Shooting Fish in a Barrel 

Asking the right questions at the right time -- too bad it's Michael Moore

The standard liberal apology for filmmaker Michael Moore goes something like this: It's all very well to have your intellectual beefs with the guy, but who else can make progressive politics palatable for that forever vexing beast known as the American public?

It's a pleasant, though none too clever way of saying: Let's not discuss the filmmaker's grandstanding, his salt of the earth affectations, and penchant for argumentation via machine-gunning barreled fish. Let's not worry about corporate media, because we have our very own champion of the rust-belt proletariat, Michael Moore.

Is anyone surprised that the left is marching to irrelevancy?

All of this is not to detract from the significance of Bowling for Columbine, an all-you-can-eat buffet of food for thought on the following question: Why, more than any other industrialized nation, do Americans kill each other with guns?

Unfortunately, Moore doesn't answer his big question as much as he dances around it, performing stunts that, however funny, do little to further the debate. The film gets its title from the morbidly banal fact that just before their murderous rampage, Columbine assassins Eric Harris and Dylan Klebold went bowling. It's an ironic comment on guns being as American as ... er, bowling. As one Michigan Militia member notes in the film after securing a soybean field, "If you're not armed, you're not an American."

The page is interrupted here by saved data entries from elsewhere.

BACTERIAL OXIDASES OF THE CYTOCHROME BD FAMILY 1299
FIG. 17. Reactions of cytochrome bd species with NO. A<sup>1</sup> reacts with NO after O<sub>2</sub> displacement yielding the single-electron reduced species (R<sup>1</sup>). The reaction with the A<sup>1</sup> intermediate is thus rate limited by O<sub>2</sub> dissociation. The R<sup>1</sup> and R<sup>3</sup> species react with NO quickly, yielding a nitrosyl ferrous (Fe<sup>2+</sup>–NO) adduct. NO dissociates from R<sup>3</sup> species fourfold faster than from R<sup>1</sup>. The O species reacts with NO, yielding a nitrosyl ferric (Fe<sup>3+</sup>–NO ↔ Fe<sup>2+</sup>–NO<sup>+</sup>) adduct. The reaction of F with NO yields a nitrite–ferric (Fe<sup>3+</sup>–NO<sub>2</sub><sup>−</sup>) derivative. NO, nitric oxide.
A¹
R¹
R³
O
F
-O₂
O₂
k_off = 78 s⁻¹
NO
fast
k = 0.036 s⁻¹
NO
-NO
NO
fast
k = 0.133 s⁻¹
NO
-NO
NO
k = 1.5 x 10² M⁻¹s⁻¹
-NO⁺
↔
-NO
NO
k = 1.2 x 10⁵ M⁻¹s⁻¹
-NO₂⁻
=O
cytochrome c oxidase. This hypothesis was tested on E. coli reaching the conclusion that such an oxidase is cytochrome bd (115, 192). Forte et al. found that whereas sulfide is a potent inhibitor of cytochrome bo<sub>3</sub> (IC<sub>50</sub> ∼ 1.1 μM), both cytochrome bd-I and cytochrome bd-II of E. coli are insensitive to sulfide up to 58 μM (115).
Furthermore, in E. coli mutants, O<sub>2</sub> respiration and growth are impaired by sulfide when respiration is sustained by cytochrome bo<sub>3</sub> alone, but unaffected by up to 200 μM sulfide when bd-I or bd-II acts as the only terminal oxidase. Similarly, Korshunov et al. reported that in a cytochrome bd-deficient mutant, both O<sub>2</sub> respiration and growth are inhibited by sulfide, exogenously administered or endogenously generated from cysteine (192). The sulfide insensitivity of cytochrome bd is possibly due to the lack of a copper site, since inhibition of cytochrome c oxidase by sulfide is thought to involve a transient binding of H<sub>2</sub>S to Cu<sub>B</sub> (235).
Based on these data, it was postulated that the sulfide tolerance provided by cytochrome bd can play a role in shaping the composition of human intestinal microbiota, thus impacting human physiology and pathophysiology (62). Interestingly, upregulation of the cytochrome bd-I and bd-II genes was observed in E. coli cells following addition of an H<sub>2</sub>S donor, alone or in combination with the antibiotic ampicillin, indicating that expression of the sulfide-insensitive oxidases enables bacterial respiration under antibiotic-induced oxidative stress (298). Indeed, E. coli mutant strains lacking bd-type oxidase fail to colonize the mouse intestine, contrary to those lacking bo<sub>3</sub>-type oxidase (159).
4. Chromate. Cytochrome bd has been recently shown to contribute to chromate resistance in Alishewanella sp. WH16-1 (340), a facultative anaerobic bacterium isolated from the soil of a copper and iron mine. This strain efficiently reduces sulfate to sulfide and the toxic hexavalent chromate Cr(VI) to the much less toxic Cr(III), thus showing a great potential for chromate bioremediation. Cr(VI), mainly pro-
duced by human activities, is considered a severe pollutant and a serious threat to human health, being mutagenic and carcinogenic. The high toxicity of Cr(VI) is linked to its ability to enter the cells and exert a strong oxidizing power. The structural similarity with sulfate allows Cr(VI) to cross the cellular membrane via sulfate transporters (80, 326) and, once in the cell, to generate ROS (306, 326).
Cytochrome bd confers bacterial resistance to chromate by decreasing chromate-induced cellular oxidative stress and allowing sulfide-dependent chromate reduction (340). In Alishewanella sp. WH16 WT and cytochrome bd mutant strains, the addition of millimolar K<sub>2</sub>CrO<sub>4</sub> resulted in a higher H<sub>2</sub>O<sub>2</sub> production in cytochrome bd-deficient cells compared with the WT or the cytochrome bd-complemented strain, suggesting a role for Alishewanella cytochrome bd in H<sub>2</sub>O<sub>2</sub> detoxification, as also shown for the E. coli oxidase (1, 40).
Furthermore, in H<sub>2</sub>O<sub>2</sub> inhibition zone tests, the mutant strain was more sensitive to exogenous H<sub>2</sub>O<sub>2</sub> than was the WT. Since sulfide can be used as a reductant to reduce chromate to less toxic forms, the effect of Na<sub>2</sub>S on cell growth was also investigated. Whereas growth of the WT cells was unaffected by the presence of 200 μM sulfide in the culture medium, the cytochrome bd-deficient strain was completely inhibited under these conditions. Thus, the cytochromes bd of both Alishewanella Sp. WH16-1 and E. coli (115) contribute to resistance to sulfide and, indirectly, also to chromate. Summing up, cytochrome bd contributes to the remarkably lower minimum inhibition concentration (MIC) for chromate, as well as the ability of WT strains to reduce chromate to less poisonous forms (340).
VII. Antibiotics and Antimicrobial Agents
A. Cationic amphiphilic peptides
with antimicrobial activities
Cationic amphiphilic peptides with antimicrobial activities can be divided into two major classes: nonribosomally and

Bowling is by turns a rant and a travelogue, spanning from LA to Toronto, Littleton, and Michigan. In one episode, Moore returns to his hometown of Flint, where a 6-year-old boy has shot a girl to death in his first-grade classroom. Moore later discovers that the boy's mother traveled 60 miles to work for $5.50 an hour at a Dick Clarkowned theme restaurant that received tax breaks for participating in the state's welfare-to-work program.

This woman's story is at least a film in itself, but what got Moore's tent-sized boxers in a bunch was the opportunity it provided to harass Dick Clark. Moore's forte, of course, is making the rich and powerful look stupid. A noble pastime indeed, but when probing something as profoundly complex as American violence, celebrity stunts are a cheap sideshow. Moore indulges this later by assaulting a clearly senile Charlton Heston.

The reason Moore's stalking of the bourgeoisie worked so well in his past documentary Roger & Me was that outside a few Leninist cells in Michigan, he was an unknown. Two TV shows, as many best-selling books and 14 years later, Moore is hardly the same nobody. But he can't part with the false earnestness and his disheveled, ordinary guy shtick. How many ordinary guys live in million-dollar Manhattan apartments?

When Moore has the decency to stay behind the camera and listen, we're treated to some pretty insightful commentary from unlikely places. Like Marilyn Manson, whose music was said to inspire Klebold and Harris. When asked what he would say to the Columbine killers, he responds, "I wouldn't say a word to them. I would listen. And that's what no one did."

The film's most disturbing scene is the footage from surveillance cameras of Harris and Klebold during their rampage. Accompanied by 911 calls from students, teachers and Klebold's father, it underscores the imperative of the gun debate better than any of Moore's stunts.

Moore manages to deliver effective pre-emptive strikes against most of the knee-jerk explanations for America's tendency to shoot first and think later. European countries like Germany and England have equally bloody pasts and Canada nearly matches the United States in the number of guns per capita. All these countries feast on our violent media products -- Japan's are even gorier. And Canada has higher unemployment. So, why does America suffer over 11,000 gun-related deaths per year and Canada less than 400?

Part of the reason, Moore suggests, is a culture of fear rooted in slavery and racism that's been made lucrative by the media. Here he employs an animated film on American history by the South Park team and a highlight reel of forgotten media scares like Y2K, killer bees, and even people-slurping escalators. It's an effective argument, though Moore stretches it by pondering irrelevant coincidences like the fact that Columbine occurred on the same day the United States bombed Kosovo. In addition he dumps a montage of American-sponsored imperial violence accompanied by Louis Armstrong's "What a Wonderful World." It's a loose thread of argumentation, a cheap irony that serves only to score points with his lefty disciples. Does anyone think American snipers take their sustenance from the Chilean coup or the Contras?

Is Bowling for Columbine a success? It's hard to say. I found myself as angered by the Michael Moore show as American gun violence. But whether your bumper sticker reads "My President is Charlton Heston" or "I'd Rather Be Smashing Imperialism," it's sure to provoke debate. Though if Moore's prescription is gun control, perhaps he should first consider practicing it as a filmmaker.

This weekend Bowling for Columbine will be released nationwide, including Denver. Kimball's Twin Peak Theater expects to bring the film to Colorado Springs next month.